---------- TEXT SECTION ----------
The size. You can ride to most of the trails, wherever you stay. The Isle of Man is just 30 miles long by 11 miles wide, so if you arrive by bike you’ll still be able to sample most of the best trails by pedal power alone. It’s also really easy to link up a lot of rides using the extensive Greenlane network and the former railway lines. There’s also a mad amount of variety meaning there are trails from beginners right up to pros.
The scene. There’s a very big cycling community in the Isle of Man, both roadies and mountain bikers (and a rapidly growing clan of ebikers). You’ll find most cyclists are friendly, the local bike shops offer a comprehensive selection of brands and spares and it’s easy to find folks to ride with through the various cycling groups on social media. You can even hook up with some of the talented locals and turn your visit into a training opportunity.
The scenery. The Isle of Man has been described as looking like all of the best bits of the British Isles and its small size means it’s possible to make the most of the stunning views. Whether you prefer speeding through the trees, climbing steep, technical tracks, blasting across the open moorland or tackling rugged and demanding descents you can pack it all in to a single ride on the Isle of Man - and finish at one of the many excellent pubs for good measure.
----------
QUESTIONS:
a. According to the Isle of Man cycling text, how big is the island?
b. List the short heading that opens each paragraph of the Isle of Man cycling text.
c. Reproduce the part of the Isle of Man cycling text between "The scene. There’s" and "a training opportunity.", inclusive.
---------- THE DATA ----------
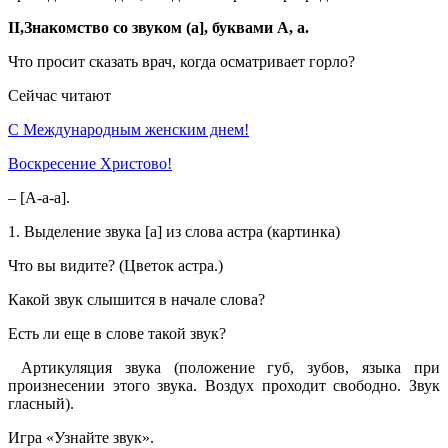
II,Знакомство со звуком (а], буквами А, а.
Что просит сказать врач, когда осматривает горло?
Сейчас читают
С Международным женским днем!
Воскресение Xристово!
– [А-а-а].
1. Выделение звука [а] из слова астра (картинка)
Что вы видите? (Цветок астра.)
Какой звук слышится в начале слова?
Есть ли еще в слове такой звук?
Артикуляция звука (положение губ, зубов, языка при
произнесении этого звука. Воздух проходит свободно. Звук
гласный).
Игра «Узнайте звук».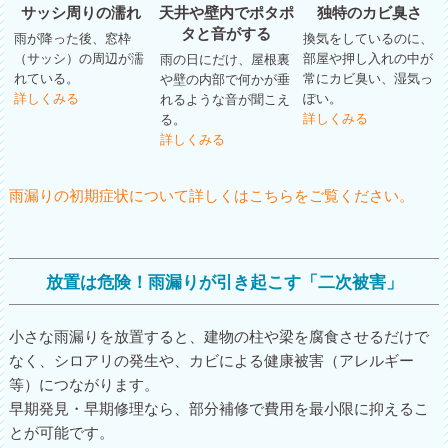
サッシ周りの濡れ
天井や壁内でポタポ
独特のカビ臭さ
タと音がする
雨が降った後、窓枠
換気をしているのに、
（サッシ）の周辺が濡
部屋や押し入れの中が
雨の日にだけ、屋根裏
れている。
常にカビ臭い、湿気っ
や壁の内部で何かが垂
詳しくみる
ぽい。
れるような音が聞こえ
詳しくみる
る。
詳しくみる
雨漏りの初期症状について詳しくはこちらをご覧ください。
放置は危険！雨漏りが引き起こす「二次被害」
小さな雨漏りを放置すると、建物の柱や梁を腐食させるだけで
なく、シロアリの発生や、カビによる健康被害（アレルギー
等）につながります。
早期発見・早期修理なら、部分補修で費用を最小限に抑えるこ
とが可能です。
----------
LIST OF SOLUTIONS:
a. 30 miles long by 11 miles wide

b.
The size
The scene
The scenery

c.
The scene. There’s a very big cycling community in the Isle of Man, both roadies and mountain bikers (and a rapidly growing clan of ebikers). You’ll find most cyclists are friendly, the local bike shops offer a comprehensive selection of brands and spares and it’s easy to find folks to ride with through the various cycling groups on social media. You can even hook up with some of the talented locals and turn your visit into a training opportunity.